:: PROVIDED TEXT ::
- - - -

Monday, December 24, 2001


Minus a star, Ballet Hawaii’s
‘Nutcracker’ still inspires wonder


Review by Scott Vogel
svogel@starbulletin.com

There were a depressing number of empty seats at Friday's opening-night performance of Ballet Hawaii's "Nutcracker," especially given the stellar talent imported for the occasion.

While it's tempting to pin the light turnout on Ethan Stiefel's last-minute exit from the production (owing to an injury), it may well be due to a culturewide anti-ballet prejudice.

No matter, those who did attend witnessed thrilling dancing, gorgeous costumes and some of the cutest kids this side of Sugar Plum Heaven.

As for the dancing, American Ballet Theater star Ashley Tuttle, though forced to perform without her announced partner (Stiefel was replaced by the fine Benjamin Bowman), still managed to dazzle the crowd with wonderful pirouettes and an almost supernatural grace. Tuttle is the sort of performer who instantly projects a sense of confidence and security, no small comfort to those of us who worried for the ballerina's safety in the hands of an unfamiliar partner.

- - - -

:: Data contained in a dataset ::
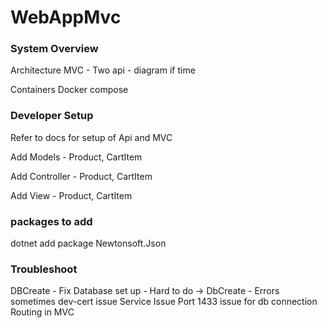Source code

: # WebAppMvc

### System Overview

Architecture MVC - Two api - diagram if time

Containers Docker compose

### Developer Setup
Refer to docs for setup of Api and MVC

Add Models - Product, CartItem 

Add Controller - Product, CartItem

Add View -  Product, CartItem


### packages to add
dotnet add package Newtonsoft.Json

### Troubleshoot

DBCreate - Fix
Database set up - Hard to do -> DbCreate - Errors sometimes
dev-cert issue
Service Issue
Port 1433 issue for db connection
Routing in MVC
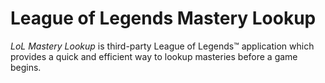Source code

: # League of Legends Mastery Lookup

*LoL Mastery Lookup* is third-party League of Legends™ application which provides a quick and efficient way to lookup masteries before a game begins. 
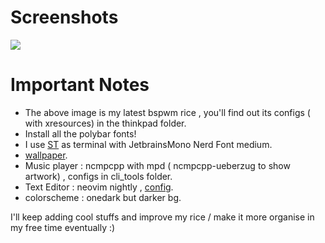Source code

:  # Screenshots

<img src = "https://raw.githubusercontent.com/siduck76/dotfiles/master/rice%20flex/neovim-rice.png">

# Important Notes

- The above image is my latest bspwm rice , you'll find out its configs ( with xresources) in the thinkpad folder.
- Install all the polybar fonts!
- I use [ST](https://github.com/siduck76/st)  as terminal with JetbrainsMono Nerd Font medium.
- [wallpaper](https://github.com/siduck76/dotfiles/blob/master/wall/sniper.jpg).
- Music player : ncmpcpp with mpd ( ncmpcpp-ueberzug to show artwork) , configs in cli_tools folder. 
- Text Editor : neovim nightly , [config](https://github.com/siduck76/neovim-dots).
- colorscheme : onedark but darker bg.

I'll keep adding cool stuffs and improve my rice / make it more organise in my free time eventually :)
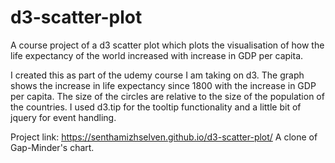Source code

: # d3-scatter-plot
A course project of a d3 scatter plot which plots the visualisation of how the life expectancy of the world increased with increase in GDP per capita.

I created this as part of the udemy course I am taking on d3. The graph shows the increase in life expectancy since 1800 with the increase in GDP per capita. 
The size of the circles are relative to the size of the population of the countries.
I used d3.tip for the tooltip functionality and a little bit of jquery for event handling.

Project link: https://senthamizhselven.github.io/d3-scatter-plot/
A clone of Gap-Minder's chart.
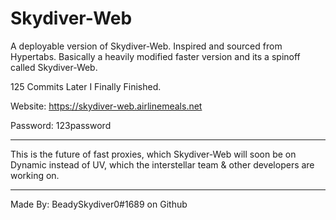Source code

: # Skydiver-Web
A deployable version of Skydiver-Web.
Inspired and sourced from Hypertabs.
Basically a heavily modified faster version and its a spinoff called Skydiver-Web.

125 Commits Later I Finally Finished. 

Website: https://skydiver-web.airlinemeals.net

Password: 123password
_______________________________________
This is the future of fast proxies,
which Skydiver-Web will soon be on Dynamic
instead of UV, which the interstellar
team & other developers are working on.
_______________________________________
Made By: BeadySkydiver0#1689 on Github
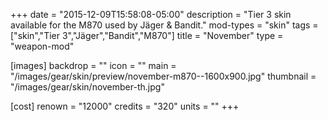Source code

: +++
date = "2015-12-09T15:58:08-05:00"
description = "Tier 3 skin available for the M870 used by Jäger & Bandit."
mod-types = "skin"
tags = ["skin","Tier 3","Jäger","Bandit","M870"]
title = "November"
type = "weapon-mod"

[images]
  backdrop = ""
  icon = ""
  main = "/images/gear/skin/preview/november-m870--1600x900.jpg"
  thumbnail = "/images/gear/skin/november-th.jpg"

[cost]
  renown = "12000"
  credits = "320"
  units = ""
+++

- - - -

:: TASKS FOR THIS EXERCISE ::
(A) Name every person mentioned in the ballet review.
(B) From the ballet review, quote the stretch from "Minus a star, Ballet" through "Sugar Plum Heaven.".
(C) Answer the following from the ballet review.
(i) On what day of the week was the opening-night performance?
(ii) What caused Ethan Stiefel's last-minute exit from the production?
(iii) Who replaced Stiefel as Ashley Tuttle's partner?

:: YOUR RESPONSES ::
(A) Scott Vogel, Ethan Stiefel, Ashley Tuttle, Benjamin Bowman

(B)
Minus a star, Ballet Hawaii’s
‘Nutcracker’ still inspires wonder


Review by Scott Vogel
svogel@starbulletin.com

There were a depressing number of empty seats at Friday's opening-night performance of Ballet Hawaii's "Nutcracker," especially given the stellar talent imported for the occasion.

While it's tempting to pin the light turnout on Ethan Stiefel's last-minute exit from the production (owing to an injury), it may well be due to a culturewide anti-ballet prejudice.

No matter, those who did attend witnessed thrilling dancing, gorgeous costumes and some of the cutest kids this side of Sugar Plum Heaven.

(C)
(i) Friday
(ii) An injury
(iii) Benjamin Bowman